New exhibition showcases work from artists all over Devon

Thelma Hulbert Gallery, Honiton 
28 May 2022 to 23 July 2022

Artists and makers from across Devon are exhibiting work in a new exhibition at the Thelma Hulbert Gallery, Honiton.

Fresh! features embroidered whippets, wet-plate photographs of wild swimmers, a set of drawers containing small pieces of art, and an installation made from World War 2 love letters.

The exhibition includes painting, sculpture, pottery, glass work, textile and paper art by more than 50 established and emerging artists from Devon Artist Network. The exhibition is hosted by Thelma Hulbert Gallery as part of Creative Communities, an initiative to promote the value of individual and collective creative expression, and fresh ideas and perspectives. 

Work includes:

Penny O’Brien’s ceramic pots feature places in Devon using the What3Words app. The show landscape features of a particular location, with the three words imprinted on the clay. Penny’s work is inspired by her surroundings: the landscape of Dartmoor, the places she visits, and the ever-changing weather. 

Tessa Jane’s ‘Let life live through you’ is a set of twelve drawers, each containing individual pieces of drawn, stitched, printed art, photographs, found objects and collage. Visitors can open the drawers to explore the artist’s dreams, passions, hopes and fears.

Karen Nicholls’ embroidered appliqué is inspired by photographs of her whippets and a passion for fabric. Based in Tavistock, she makes framed freehand machine-embroidered and appliqued original pieces depicting animals, birds and foliage. Karen loves to sew the quirky, beautiful, magical, humorous or touching characters from her photographs and sketches, combining the images with the texture and warmth of fabric and the stitched line.

Martin Staniforth is a sculptor based in the village of Awliscombe. His practice focuses on emergence, regeneration and natural progression, drawing influences from nature.  His work experiments with forms falling and rising: pieces from the burnt-out Royal Clarence Hotel, Exeter; microscopic creatures and the human form. He is intrigued by ‘vulnerability’, and how this is masked with statements of certainty and how we express this in the masculine and the feminine.

Nicky Thompson (aka Barton) is a Wet Plate photographer, who uses old photography techniques. Her stunning photography artwork in the exhibition is an example of an ongoing project of Wild Swimmers taken on glass plate using wet collodion, a Victorian photographic process.

Philippa de Burlet creates thrown, hand-painted porcelain which is strong and durable from her studio in Chagford. Her collection in the exhibition comprises exquisite blue and white ceramic candlesticks and bowls are painted with a blue/grey underglaze painting. 

Sara Evans’ work develops from a variety of sources and engagements with contemporary life. Human psychology, environmental issues, and gender roles are thematic threads. Narrative, metaphor, and humour feature in her pottery pieces; she is intrigued that each viewer brings a different meaning to what they see.
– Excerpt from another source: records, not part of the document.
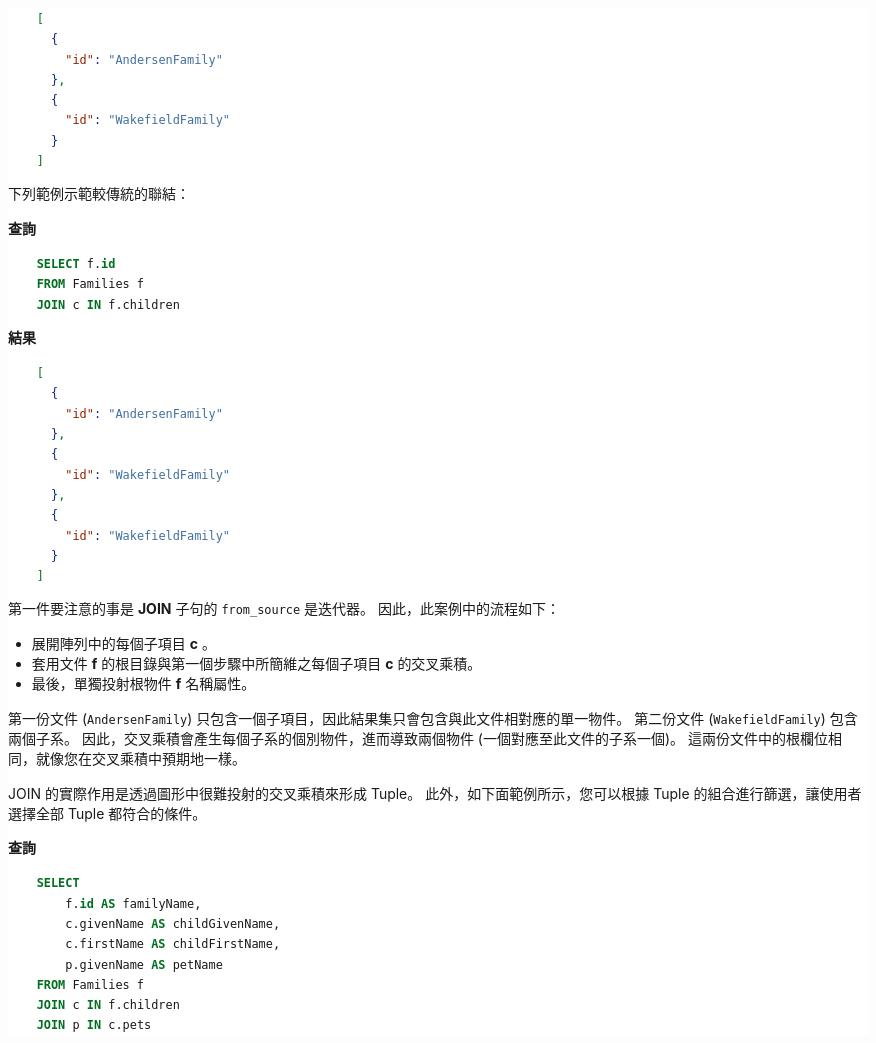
 ```json
    [
      {
        "id": "AndersenFamily"
      }, 
      {
        "id": "WakefieldFamily"
      }
    ]
```

下列範例示範較傳統的聯結：

**查詢**

```sql
    SELECT f.id
    FROM Families f
    JOIN c IN f.children 
```

**結果**

```json
    [
      {
        "id": "AndersenFamily"
      }, 
      {
        "id": "WakefieldFamily"
      }, 
      {
        "id": "WakefieldFamily"
      }
    ]
```

第一件要注意的事是 **JOIN** 子句的 `from_source` 是迭代器。 因此，此案例中的流程如下：  

* 展開陣列中的每個子項目 **c** 。
* 套用文件 **f** 的根目錄與第一個步驟中所簡維之每個子項目 **c** 的交叉乘積。
* 最後，單獨投射根物件 **f** 名稱屬性。 

第一份文件 (`AndersenFamily`) 只包含一個子項目，因此結果集只會包含與此文件相對應的單一物件。 第二份文件 (`WakefieldFamily`) 包含兩個子系。 因此，交叉乘積會產生每個子系的個別物件，進而導致兩個物件 (一個對應至此文件的子系一個)。 這兩份文件中的根欄位相同，就像您在交叉乘積中預期地一樣。

JOIN 的實際作用是透過圖形中很難投射的交叉乘積來形成 Tuple。 此外，如下面範例所示，您可以根據 Tuple 的組合進行篩選，讓使用者選擇全部 Tuple 都符合的條件。

**查詢**

```sql
    SELECT 
        f.id AS familyName,
        c.givenName AS childGivenName,
        c.firstName AS childFirstName,
        p.givenName AS petName 
    FROM Families f 
    JOIN c IN f.children 
    JOIN p IN c.pets
```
Ella Slade’s compelling landscapes capture the essence and vitality of the rugged scenery of Devon and Cornwall, in all of its many shifting moods. Rolling storm swells and phosphorescent briny seas set against the craggy coastlines of the South West continue to inspire Ella. Every day she works in the open air and from her beachside studio in Exmouth.

Gillian Taylor has used love letters written during World War Two to create an installation of poppies which is suspended from the ceiling of the gallery. Fragments of the original text can be seen on the poppies, hinting at what life was like in another era.

Ruth Smith is an emerging artist, who has been inspired by local produce during the pandemic. With neighbours dropping round eggs and sharing plants for allotments, she began to think about how local produce brings community together, and how disconnected we are from the people and processes behind many items sold in supermarkets. 

Ruth said:

“Since the lockdowns I have been really conscious about how local produce creates connections between people and the land. As it’s all fresh veg, grown here in Devon, I thought it would fit perfectly with this celebration of all things wonderfully fresh and inspiring about Devon.”

Throughout the exhibition there will be a programme of workshops for community groups and families.